Recent clustering, molecular studies and treatment trials have begun to suggest that type-2 asthma itself represents several different molecular phenotypes. Data are emerging that late onset, less allergic but highly eosinophilic asthma may respond better to IL-5 targeted therapies than earlier onset (allergic) asthma, while in allergic models of asthma, anti-IL-4/13 approaches appear superior. However, approximately half of all asthmatics do not have evidence for type-2 inflammation, called “type-2 low asthma” which is defined by the absence of type-2 cytokines and their downstream signatures. This group is poorly defined, clinically heterogeneous and without specific biomarkers making molecular phenotyping and targeted therapy approaches difficult.  Non-type-2 patients generally have adult onset disease, often in association with obesity, post-infectious, neutrophilic and smoking related factors and are less likely to be atopic/allergic.
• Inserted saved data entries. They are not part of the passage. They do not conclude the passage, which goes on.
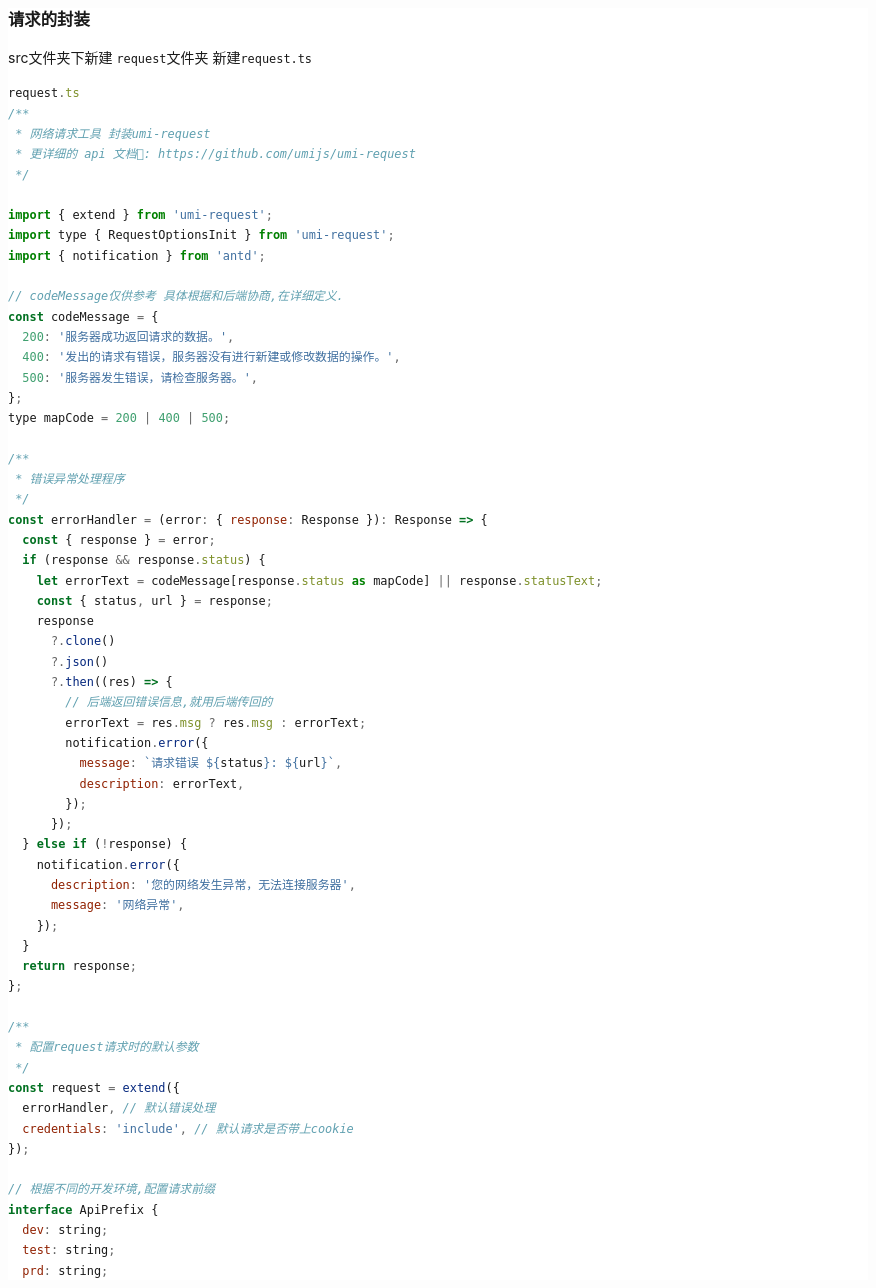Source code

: ### 请求的封装

src文件夹下新建 `request`文件夹 新建`request.ts`

```js
request.ts
/**
 * 网络请求工具 封装umi-request
 * 更详细的 api 文档: https://github.com/umijs/umi-request
 */

import { extend } from 'umi-request';
import type { RequestOptionsInit } from 'umi-request';
import { notification } from 'antd';

// codeMessage仅供参考 具体根据和后端协商,在详细定义.
const codeMessage = {
  200: '服务器成功返回请求的数据。',
  400: '发出的请求有错误，服务器没有进行新建或修改数据的操作。',
  500: '服务器发生错误，请检查服务器。',
};
type mapCode = 200 | 400 | 500;

/**
 * 错误异常处理程序
 */
const errorHandler = (error: { response: Response }): Response => {
  const { response } = error;
  if (response && response.status) {
    let errorText = codeMessage[response.status as mapCode] || response.statusText;
    const { status, url } = response;
    response
      ?.clone()
      ?.json()
      ?.then((res) => {
        // 后端返回错误信息,就用后端传回的
        errorText = res.msg ? res.msg : errorText;
        notification.error({
          message: `请求错误 ${status}: ${url}`,
          description: errorText,
        });
      });
  } else if (!response) {
    notification.error({
      description: '您的网络发生异常，无法连接服务器',
      message: '网络异常',
    });
  }
  return response;
};

/**
 * 配置request请求时的默认参数
 */
const request = extend({
  errorHandler, // 默认错误处理
  credentials: 'include', // 默认请求是否带上cookie
});

// 根据不同的开发环境,配置请求前缀
interface ApiPrefix {
  dev: string;
  test: string;
  prd: string;
```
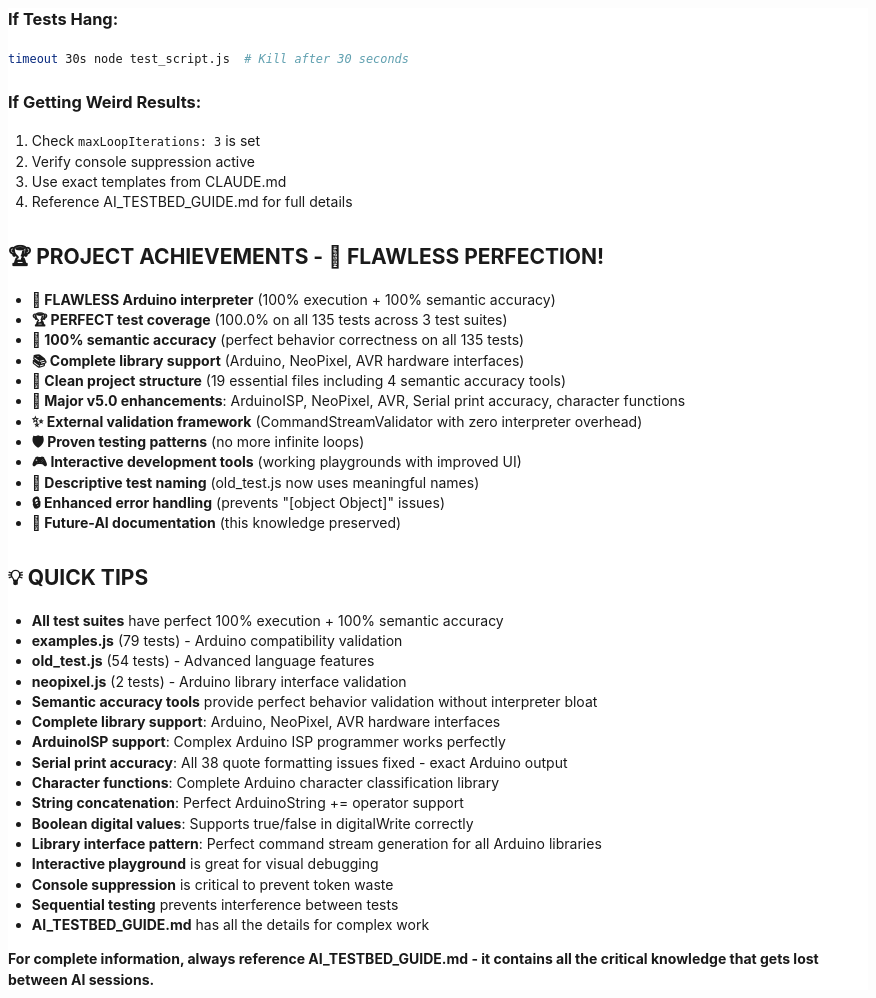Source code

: ### **If Tests Hang:**
```bash
timeout 30s node test_script.js  # Kill after 30 seconds
```

### **If Getting Weird Results:**
1. Check `maxLoopIterations: 3` is set
2. Verify console suppression active
3. Use exact templates from CLAUDE.md
4. Reference AI_TESTBED_GUIDE.md for full details

## 🏆 PROJECT ACHIEVEMENTS - 🎉 FLAWLESS PERFECTION!

- **🎯 FLAWLESS Arduino interpreter** (100% execution + 100% semantic accuracy)
- **🏆 PERFECT test coverage** (100.0% on all 135 tests across 3 test suites)
- **🎉 100% semantic accuracy** (perfect behavior correctness on all 135 tests)
- **📚 Complete library support** (Arduino, NeoPixel, AVR hardware interfaces)
- **📁 Clean project structure** (19 essential files including 4 semantic accuracy tools)
- **🔧 Major v5.0 enhancements**: ArduinoISP, NeoPixel, AVR, Serial print accuracy, character functions
- **✨ External validation framework** (CommandStreamValidator with zero interpreter overhead)
- **🛡️ Proven testing patterns** (no more infinite loops)
- **🎮 Interactive development tools** (working playgrounds with improved UI)
- **📝 Descriptive test naming** (old_test.js now uses meaningful names)
- **🔒 Enhanced error handling** (prevents "[object Object]" issues)
- **🤖 Future-AI documentation** (this knowledge preserved)

## 💡 QUICK TIPS

- **All test suites** have perfect 100% execution + 100% semantic accuracy
- **examples.js** (79 tests) - Arduino compatibility validation 
- **old_test.js** (54 tests) - Advanced language features
- **neopixel.js** (2 tests) - Arduino library interface validation
- **Semantic accuracy tools** provide perfect behavior validation without interpreter bloat
- **Complete library support**: Arduino, NeoPixel, AVR hardware interfaces
- **ArduinoISP support**: Complex Arduino ISP programmer works perfectly
- **Serial print accuracy**: All 38 quote formatting issues fixed - exact Arduino output
- **Character functions**: Complete Arduino character classification library
- **String concatenation**: Perfect ArduinoString += operator support
- **Boolean digital values**: Supports true/false in digitalWrite correctly
- **Library interface pattern**: Perfect command stream generation for all Arduino libraries
- **Interactive playground** is great for visual debugging
- **Console suppression** is critical to prevent token waste
- **Sequential testing** prevents interference between tests
- **AI_TESTBED_GUIDE.md** has all the details for complex work

**For complete information, always reference AI_TESTBED_GUIDE.md - it contains all the critical knowledge that gets lost between AI sessions.**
As the results of these studies summarized in this manuscript are varied even for antibodies directed towards the same biologic pathway, it is appreciated that the response to a biologic medication can be confounded by multiple factors including treatment duration, dose, phenotype and differing outcome measures assessed. Moving forward, it will be critical to determine the optimal biomarkers necessary to determine which patients will derive the best therapeutic benefit from each specific targeted medication. 



Question for the authors:
Considering many who suffer from allergic asthma can have multiple allergic diseases such as atopic dermatitis, allergic rhinitis and food allergy, are there studies that resulted in improvement of multiple atopic diseases in the same patient?


There are a few studies which come to mind:

In the Corren et al. (JACI, 2011), in patients with a history of cat allergen–induced asthma, treatment with omalizumab reduced the severity of acute airway reactions and symptoms (including  allergic rhinoconjunctivitis)  caused by controlled cat room exposure to allergens.

In the SOLAR study (Vignola, Allergy, 2004), asthmatic patients with allergic rhinitis treated with omalizumab not only experienced fewer asthma exacerbations but also had clinically significant improvement in both Asthma Quality of Life Questionnaire and Rhinitis Quality of Life Questionnaire scores.

In terms of the monoclonal antibody to IL4R, dupilumab, 2 separate studies showed strong efficacy in atopic dermatitis and in asthma. In adults with moderate-to-severe atopic dermatitis despite treatment with topical corticosteroids and calcineurin inhibitors, Beck et al. (NEJM, 2014) showed that dupilumab treatment resulted in marked clinical efficacy and medication reduction.  In moderate-severe asthma on mid-high dose ICS/LABA with Type-2 High Phenotype, Wenzel et al. (NEJM, 2013) showed that dupilimab therapy resulted in a ↓ in asthma exacerbation, rescue beta agonist use, upper airway symptoms and exhaled nitric oxide.

These studies suggest that the same biologic target may be efficacious in more than 1 allergic disease, but further studies are needed to specifically address this question.